The duel is fought. Neither man is wounded, to each other's relief. Peabody then challenges Davenant to a ship-to-ship duel, as the only way the Delaware can be free to take action against a British convoy forming to attack New Orleans. The novel ends with the Americans and British learning that peace has been declared in their war. The American and British captains both end up marrying beautiful French women, becoming friends and in-laws.

==Reception==
Beverly Britton wrote in the Richmond Times-Dispatch that the book "has enough virility and swift, sudden danger about it to make it more than acceptable as a top-drawer novel in ordinary circumstances ... but coming as it does from Forester's pen it seems a bit too calm, and somehow lacking in the good red-blooded qualities that made 'Hornblower' so uniquely compelling". In his review for The Associated Press, John Selby wrote that Forester "has the gift of making the adventurous men seem like the exploits of an intimate friend", and that the "Captain is another of those shrewd men who handle a ship like Ralph de Palma used to handle a racing car".
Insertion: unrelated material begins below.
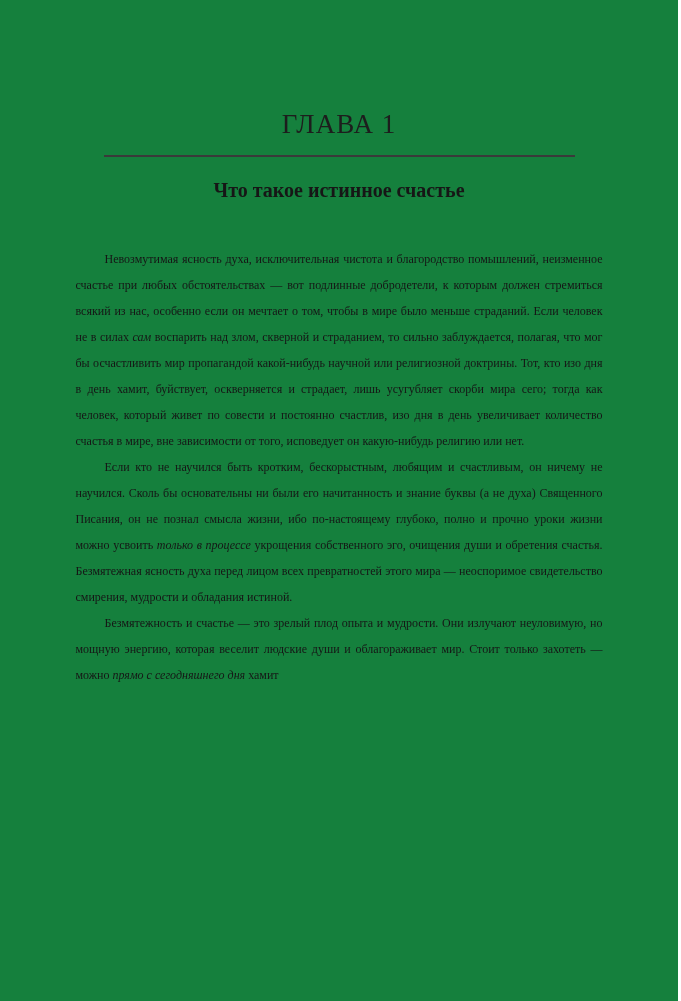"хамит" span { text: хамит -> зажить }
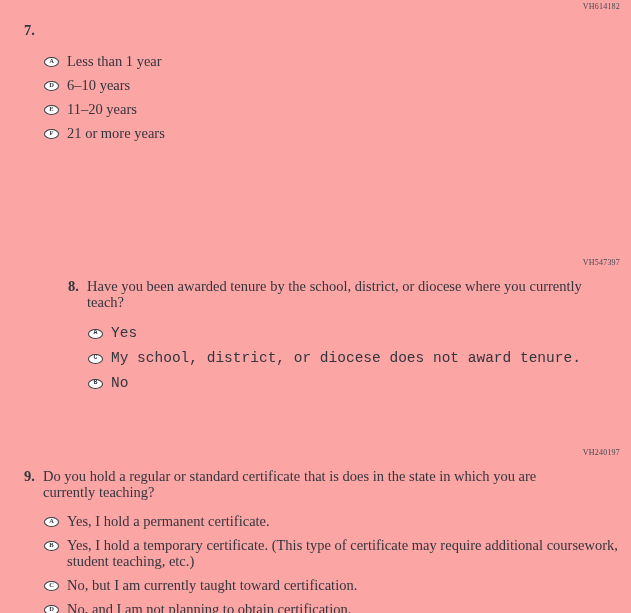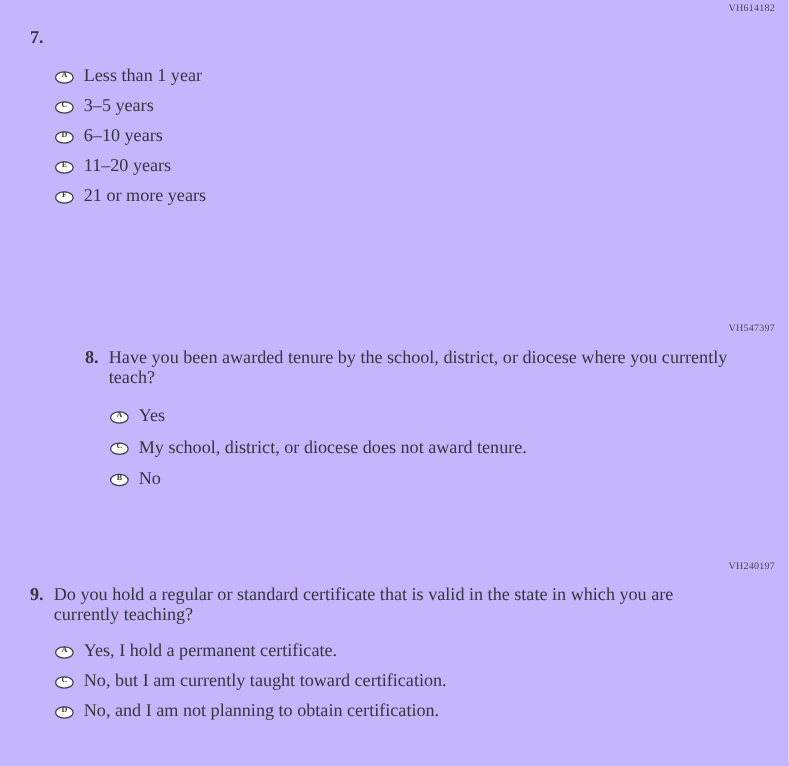"VH614182" .page { background: #c4b5fd -> #fca5a5 }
Ralph Thompson wrote in The New York Times that he wished he "could write a hymn in praise of Forester, or at least hang out a few flags in honor of his latest historical novel ... his seagoing yarns ... have always been good, but to come upon 'The Captain from Connecticut' in a season spotted with some of the worst historical fiction since the days of the late Lydia Maria Child is like finding a bottle of brandy in a carton of sweet coal-tar-dye soda pop". Howard Mumford Jones wrote in The Saturday Review that Forester's novel is a "frank return to the sea-yarn formula of Captain Marryat and James Fenimore Cooper both with respect to the time and substance of the story and with respect to the technique". He went on to say the "story bears marks of haste and improvisation ... and the characters are sufficient for romantic narrative, but they are without depth and have only elementary psychology".